◆ Dataset content:
+ + + + +
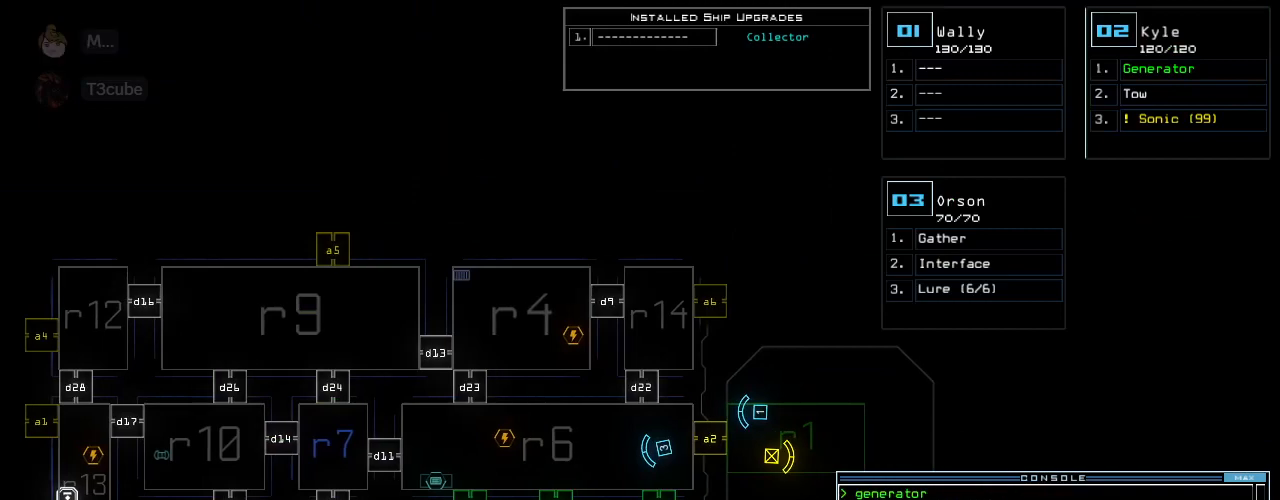
{"keys": [], "events": [[180, "a", "down"], [280, "a", "up"], [360, "3", "down"], [440, "return", "down"], [460, "3", "up"], [500, "return", "up"]]}
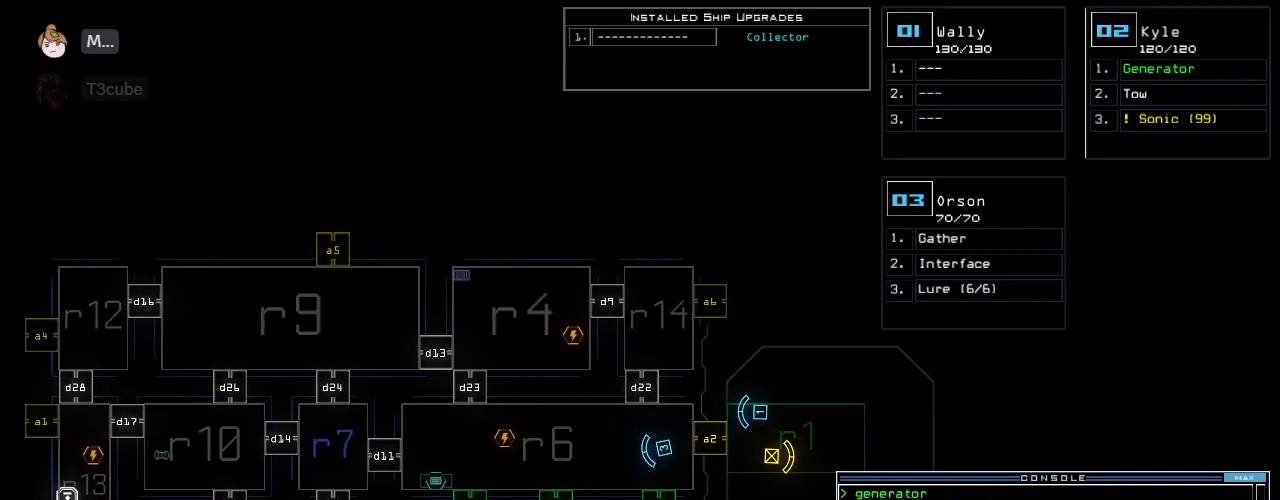
{"keys": [], "events": []}
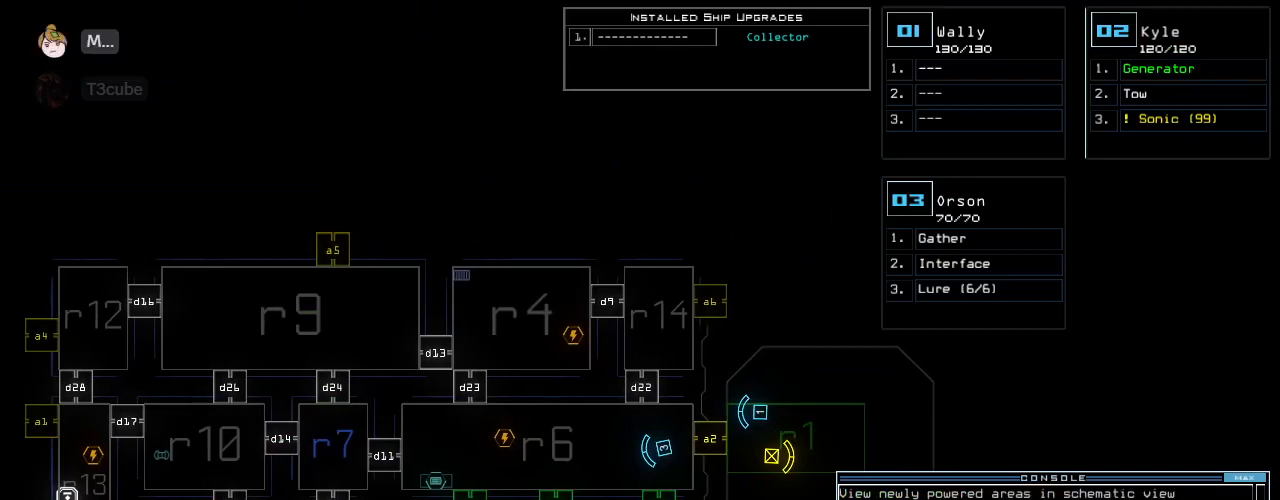
{"keys": [], "events": []}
+ + + + +
◆ Work instructions: Quote the material exactly. Pictures stay out.

◆ Worked solution:
{"keys": [], "events": [[180, "a", "down"], [280, "a", "up"], [360, "3", "down"], [440, "return", "down"], [460, "3", "up"], [500, "return", "up"]]}
{"keys": [], "events": []}
{"keys": [], "events": []}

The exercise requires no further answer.